In our experiments, we employed a variety of risk estimators, including cross-validation, subsampling, out-of-bag estimates, and the holdout method. Results did not depend on these choices, suggesting that analysts may use whichever is most efficient for the problem at hand. We also used a number of different learning algorithms and found that all showed good convergence properties in finite samples—even the SVM, which is known to have infinite VC dimension, and therefore violates the consistency criterion cited in Sect. 3.

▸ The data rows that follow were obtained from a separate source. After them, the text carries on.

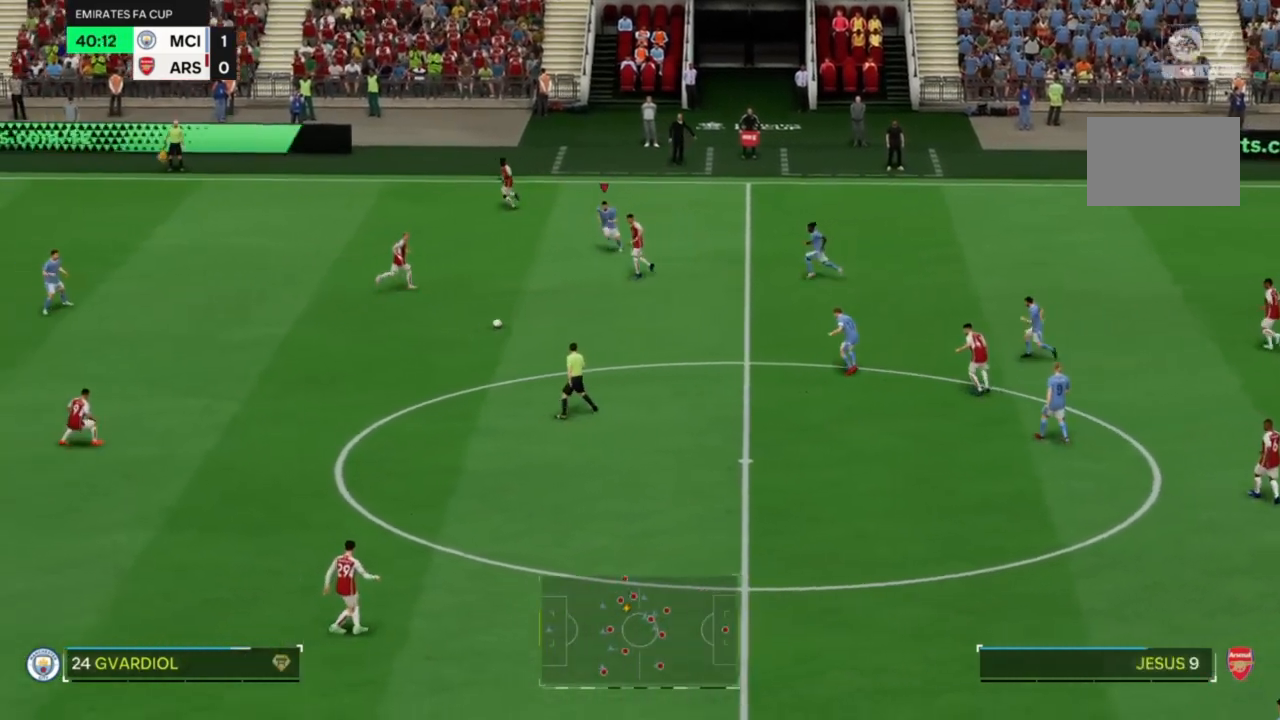
{"buttons": ["R2"], "left_stick": "right", "right_stick": "center", "events": [[67, "left_stick", "down-right"], [367, "left_stick", "right"]]}
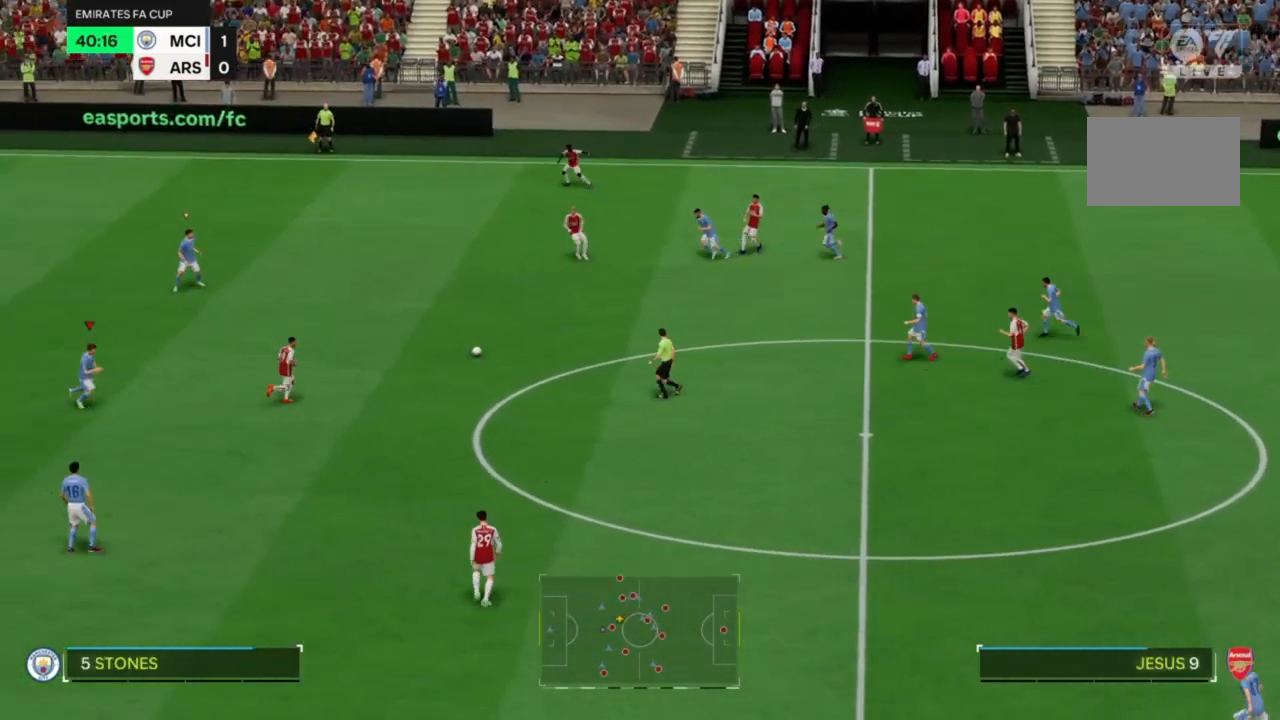
{"buttons": ["R2"], "left_stick": "right", "right_stick": "center", "events": []}
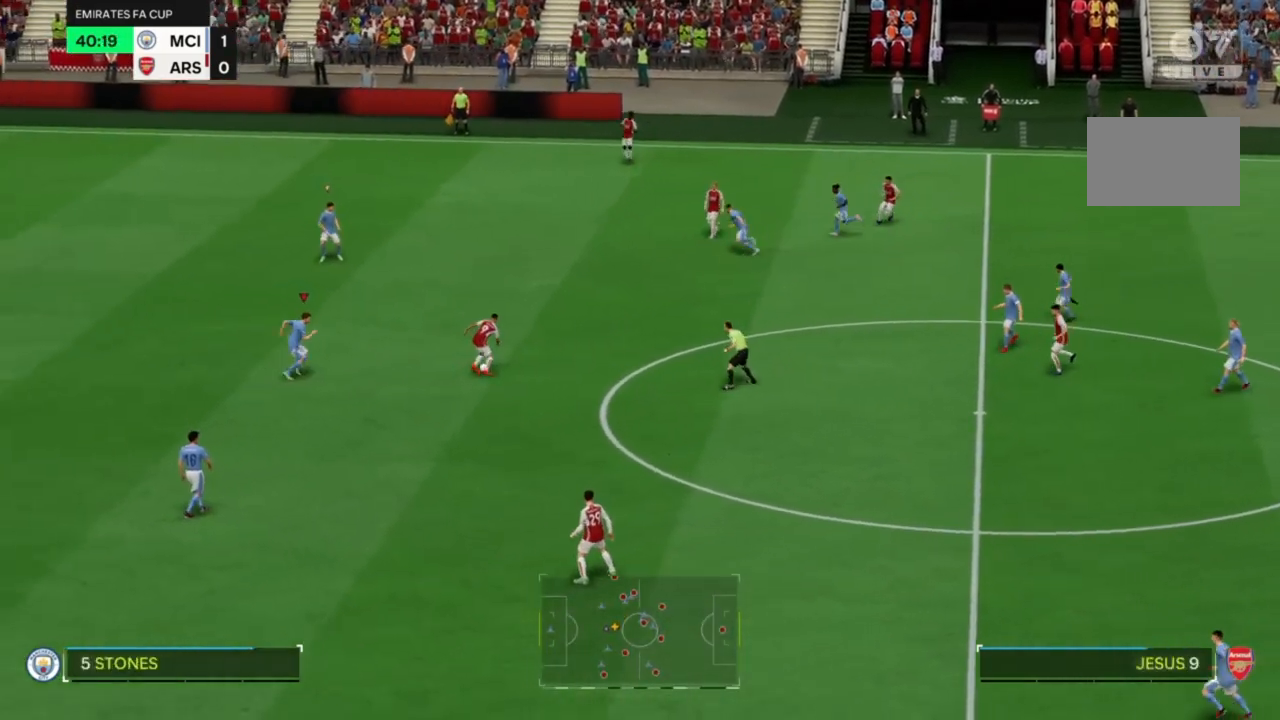
{"buttons": ["R2"], "left_stick": "right", "right_stick": "center", "events": []}
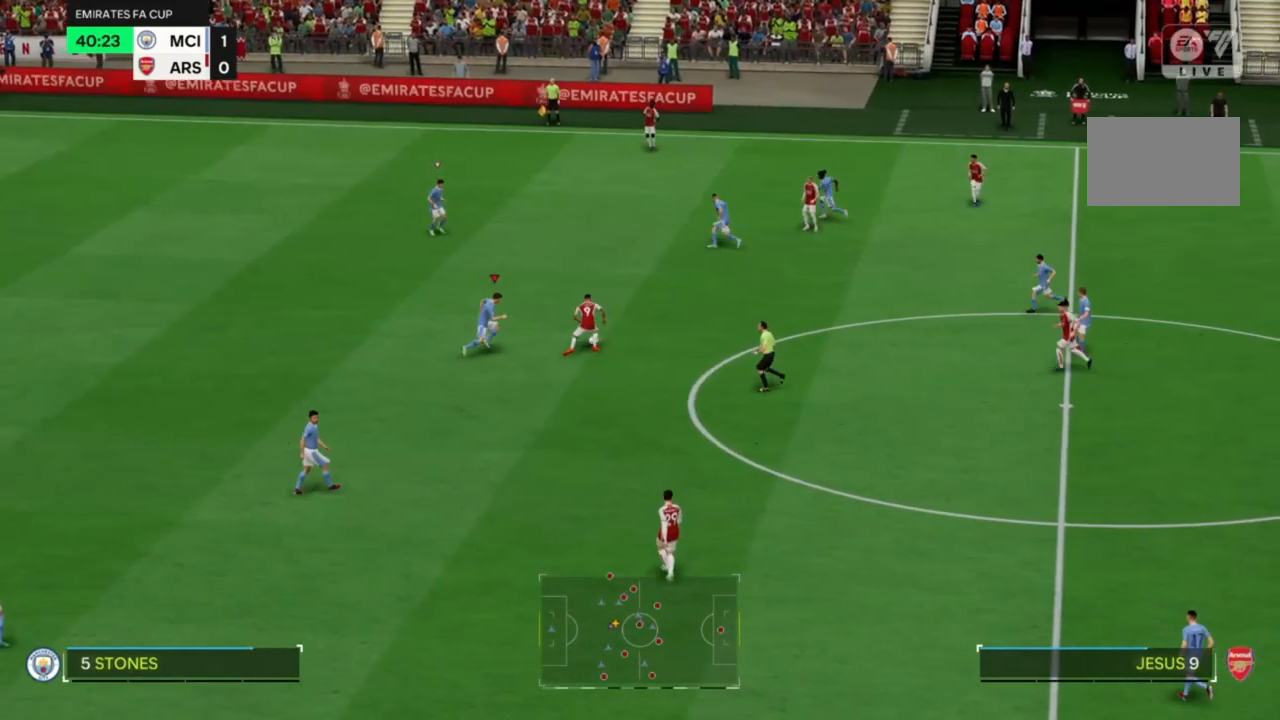
{"buttons": ["R2"], "left_stick": "up-right", "right_stick": "center", "events": [[100, "left_stick", "up-right"], [367, "CIRCLE", "down"], [500, "CIRCLE", "up"]]}
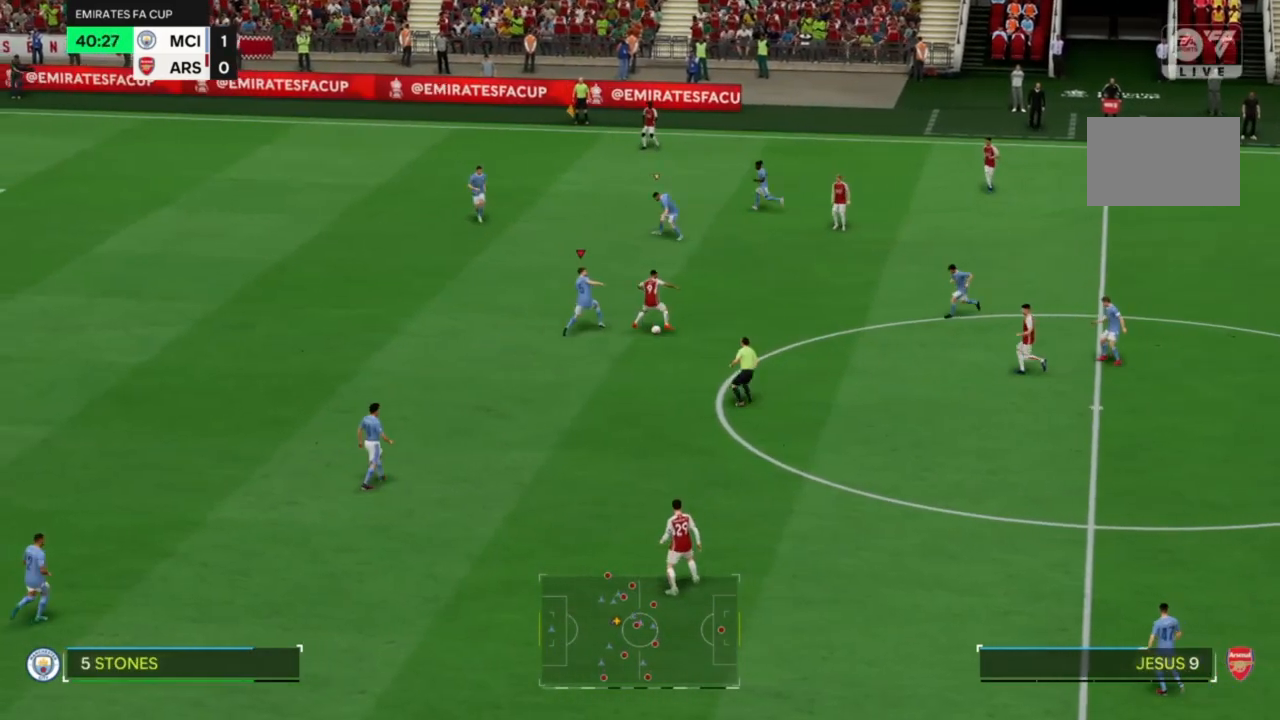
{"buttons": ["R2"], "left_stick": "right", "right_stick": "center", "events": [[367, "CIRCLE", "down"], [400, "left_stick", "right"], [500, "CIRCLE", "up"]]}
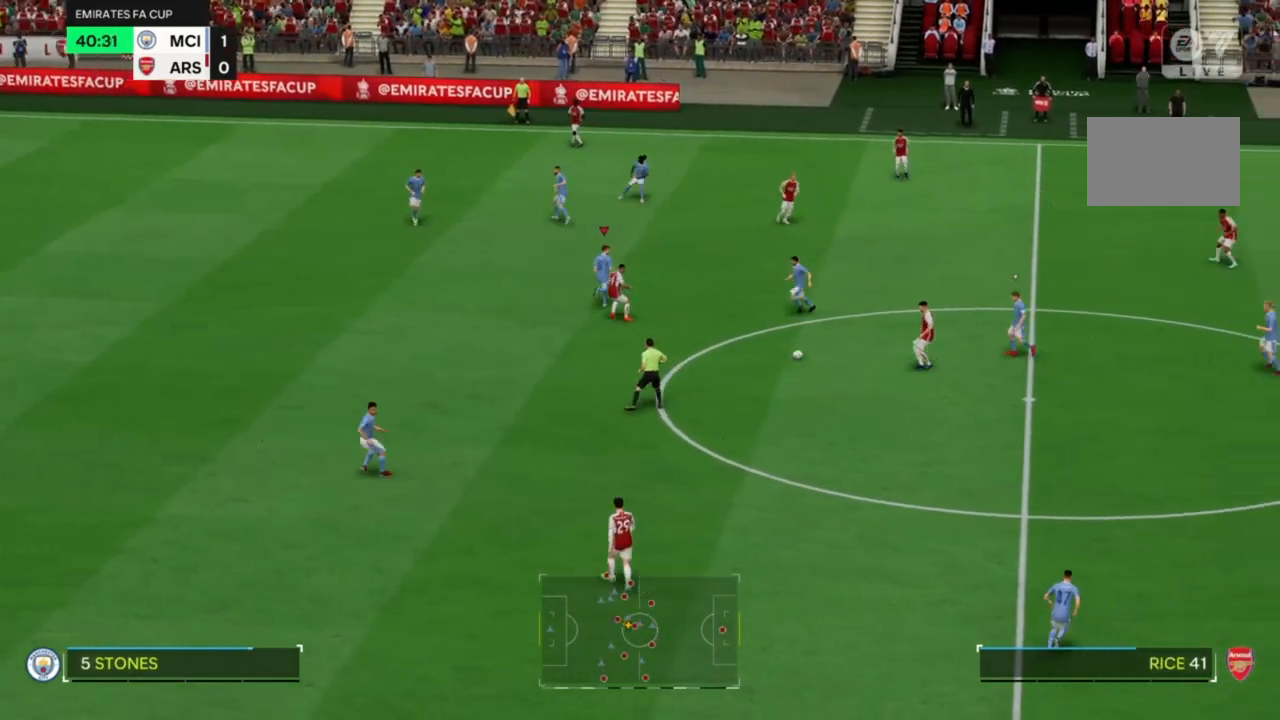
{"buttons": ["R2"], "left_stick": "down-right", "right_stick": "center", "events": [[167, "left_stick", "down-right"]]}
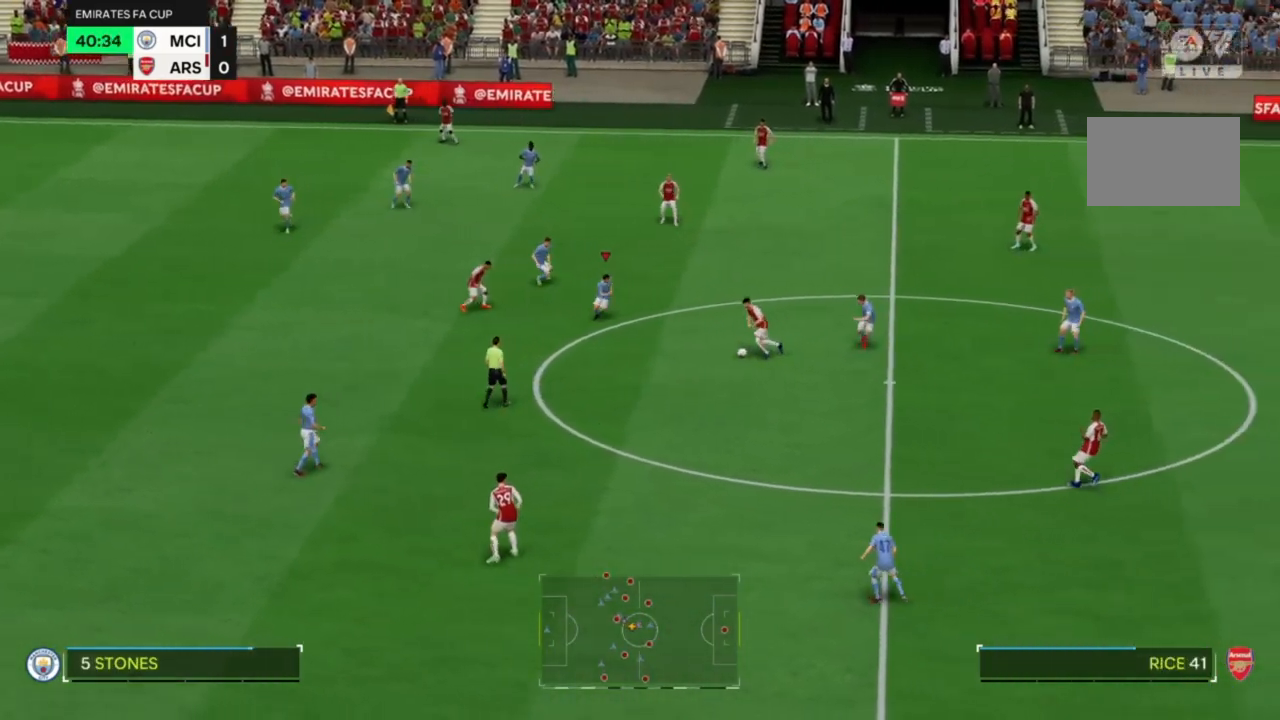
{"buttons": ["CIRCLE", "L2", "R2"], "left_stick": "down-right", "right_stick": "center", "events": [[433, "L2", "down"], [467, "CIRCLE", "down"]]}
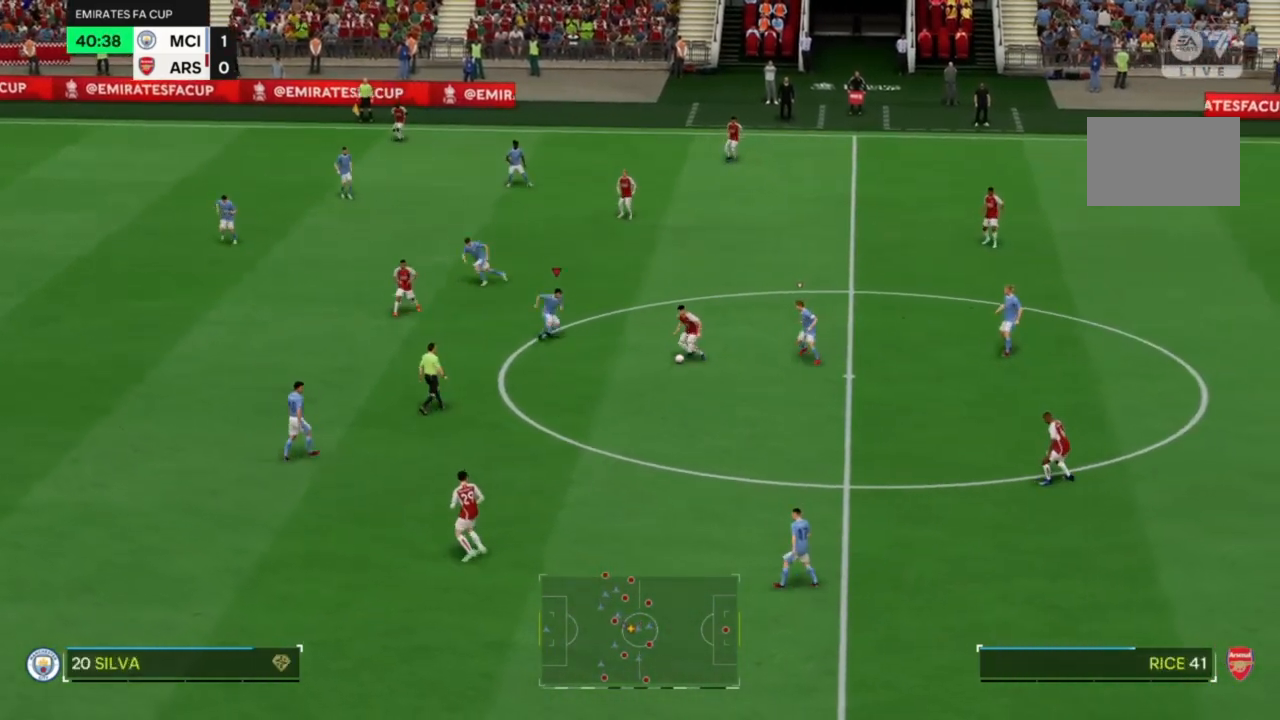
{"buttons": ["L2", "R2"], "left_stick": "down-right", "right_stick": "center", "events": [[333, "CIRCLE", "up"]]}
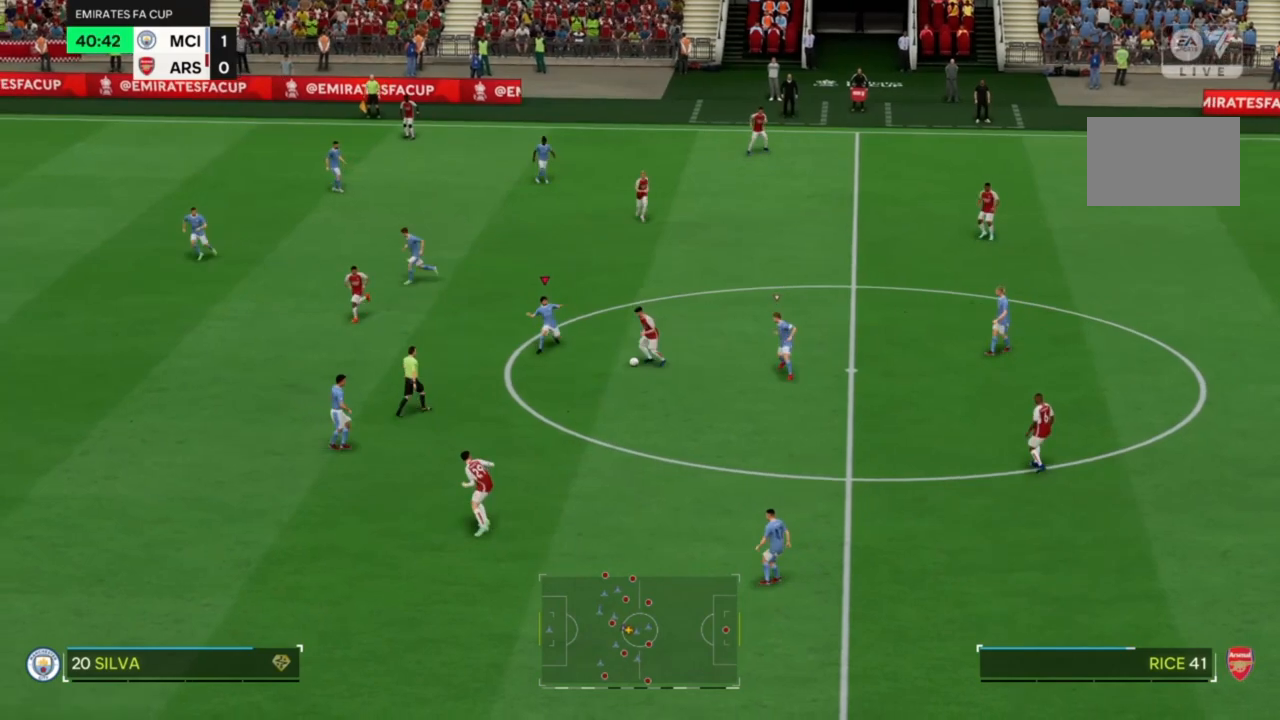
{"buttons": ["L2", "R2"], "left_stick": "down-right", "right_stick": "center", "events": [[33, "CIRCLE", "down"], [167, "CIRCLE", "up"], [367, "CIRCLE", "down"], [500, "CIRCLE", "up"]]}
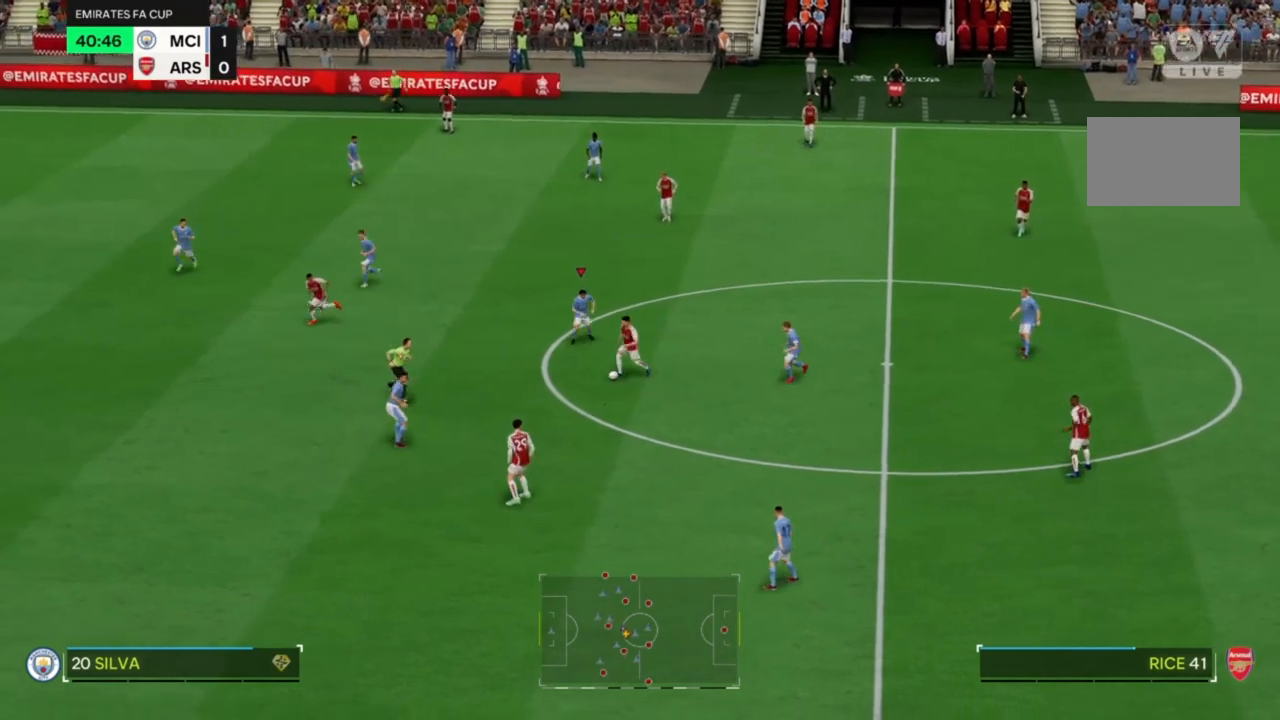
{"buttons": ["R2"], "left_stick": "up-right", "right_stick": "center", "events": [[67, "left_stick", "down"], [233, "L2", "up"], [267, "left_stick", "center"], [367, "left_stick", "up-right"]]}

Computational bottlenecks can complicate the use of this procedure for high-dimensional datasets. It took approximately \(49\) hours to generate second-order knockoffs for the gene expression matrix described in Sect. 4.2.2. However, as noted in Sect. 2.3, knockoff sampling is an active area of research, and it is reasonable to expect future advances to speed up the procedure considerably.

6 Conclusion

We propose the conditional predictive impact (CPI), a global measure of variable importance and general test of conditional independence. It works for regression and classification problems using any combination of knockoff sampler, supervised learning algorithm, and loss function. It imposes no parametric or sparsity constraints, and can be efficiently computed on data with many observations and features. Our inference procedures are fast and effective, able to simultaneously control Type I error and achieve high power in finite samples. We have shown that our approach is consistent and unbiased under minimal assumptions. Empirical results demonstrate that the method performs favorably against a number of alternatives for a range of supervised learners and data generating processes.

We envision several avenues for future research in this area. Localized versions of the CPI algorithm could be used to detect the conditional importance of features on particular predictions. Model-specific methods could be implemented to speed up the procedure. We are currently working on applications for causal discovery and inference, an especially promising direction for this approach.